Unsold stocks of wheat and rice
However, in fairness to the government, it must be admitted that the current system is not sustainable either. The Food Corporation of India (FCI) warehouses are stocked with unsold stocks of wheat and rice and this mountain of food continues to grow. At the end of June, they had 27.7 million tons of rice and 55 million tons of wheat. Together these amounted to 42.1 million tonnes more than the buffer stock requirement stipulated on July 1. Wheat is hygroscopic, that is, it absorbs moisture from the air. Therefore, it cannot be stored for more than a few months before it becomes inedible.
The only way out today has been to export the surplus. As a result, India has grown from the chronic food importing country that it was in the 1960s to the world’s largest rice exporter. In 2019-20, it exported 12 million tonnes, a third of world exports, and more than 6 million tonnes of wheat, much of the latter as livestock feed after having become ‘unsuitable for human consumption’ in the granaries of the FCI. There are no reports of what the wheat sold to the government, but the rice sold for $ 7.1 billion, or $ 591, or Rs 44,325 per ton. The MSP for rice in 2019 was Rs 1,815 per quintal, or Rs 18,150 per ton. The net profit of rice exports in 2019-20 was therefore $ 4.18 billion..

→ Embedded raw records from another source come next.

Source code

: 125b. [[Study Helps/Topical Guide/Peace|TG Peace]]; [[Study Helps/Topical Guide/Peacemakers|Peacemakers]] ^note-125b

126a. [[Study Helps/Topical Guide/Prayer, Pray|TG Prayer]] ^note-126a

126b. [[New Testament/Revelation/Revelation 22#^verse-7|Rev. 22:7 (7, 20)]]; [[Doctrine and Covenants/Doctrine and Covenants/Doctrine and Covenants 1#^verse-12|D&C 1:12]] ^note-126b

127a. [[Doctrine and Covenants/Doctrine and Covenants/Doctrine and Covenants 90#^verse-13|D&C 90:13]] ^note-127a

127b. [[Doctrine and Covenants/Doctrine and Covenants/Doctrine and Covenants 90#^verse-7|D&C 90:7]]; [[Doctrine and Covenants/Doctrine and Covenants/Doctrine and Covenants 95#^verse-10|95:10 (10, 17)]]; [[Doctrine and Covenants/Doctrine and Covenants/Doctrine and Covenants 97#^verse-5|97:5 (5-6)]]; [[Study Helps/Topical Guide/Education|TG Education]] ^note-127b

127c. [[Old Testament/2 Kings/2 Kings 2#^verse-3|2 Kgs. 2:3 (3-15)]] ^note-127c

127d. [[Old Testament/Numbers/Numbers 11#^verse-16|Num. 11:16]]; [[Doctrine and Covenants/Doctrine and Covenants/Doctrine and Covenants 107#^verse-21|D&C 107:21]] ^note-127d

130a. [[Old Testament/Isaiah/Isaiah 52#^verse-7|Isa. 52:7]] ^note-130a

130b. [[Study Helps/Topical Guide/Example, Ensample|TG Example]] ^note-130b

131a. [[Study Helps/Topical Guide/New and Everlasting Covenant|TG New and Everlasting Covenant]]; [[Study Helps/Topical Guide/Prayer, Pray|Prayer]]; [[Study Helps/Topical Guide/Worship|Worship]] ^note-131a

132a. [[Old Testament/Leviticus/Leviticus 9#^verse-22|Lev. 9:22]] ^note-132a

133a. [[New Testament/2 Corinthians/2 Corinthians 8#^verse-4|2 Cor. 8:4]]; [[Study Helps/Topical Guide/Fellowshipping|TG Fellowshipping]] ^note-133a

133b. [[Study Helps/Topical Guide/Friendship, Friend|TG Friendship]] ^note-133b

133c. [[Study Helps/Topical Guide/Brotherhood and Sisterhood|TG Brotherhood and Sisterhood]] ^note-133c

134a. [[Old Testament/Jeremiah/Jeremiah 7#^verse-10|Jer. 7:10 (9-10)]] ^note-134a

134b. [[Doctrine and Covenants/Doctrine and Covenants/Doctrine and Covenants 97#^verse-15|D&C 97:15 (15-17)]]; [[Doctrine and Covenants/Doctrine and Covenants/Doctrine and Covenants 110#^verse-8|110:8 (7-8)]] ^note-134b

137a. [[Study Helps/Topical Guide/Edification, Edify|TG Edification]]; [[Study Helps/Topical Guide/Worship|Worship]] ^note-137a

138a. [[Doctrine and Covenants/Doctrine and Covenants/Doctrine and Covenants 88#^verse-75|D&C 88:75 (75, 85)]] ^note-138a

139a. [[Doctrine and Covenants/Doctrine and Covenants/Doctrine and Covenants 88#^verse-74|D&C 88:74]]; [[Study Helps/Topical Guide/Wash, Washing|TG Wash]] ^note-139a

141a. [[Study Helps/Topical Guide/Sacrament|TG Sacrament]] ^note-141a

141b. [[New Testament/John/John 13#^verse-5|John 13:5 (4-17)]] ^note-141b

This is the golden apple that has led the government and its big business supporters to choose. The immediate beneficiaries will be the large urban exporters to whom the FCI will sell its surplus stocks. No one knows how much the FCI will sell these surpluses for to private traders, but it has already been selling some of its shares in the MSP or a little more. So this is likely to continue. The annual bonanza may be somewhat reduced from the $ 4.18 billion in 2019-20 by the fall in world prices that will trigger the increase in supply, but it will remain huge and reach exporters and their political backers everywhere. .
In fact, I would be surprised if this is not the main motivation for this supposedly benevolent reform. But the reform itself is necessary, so to be accepted, it must be benevolent. The simplest way would be to impose a state GST of 10% on all sales made to private traders, and something like a GST of 28% on rice and wheat exports, and funnel them back to the CMPA through governments. state to continue to perform the functions to act today.
There will be cracks, even in such a system, whereby some farmers may fail. But the gulf faced by all but the wealthiest today will be closed.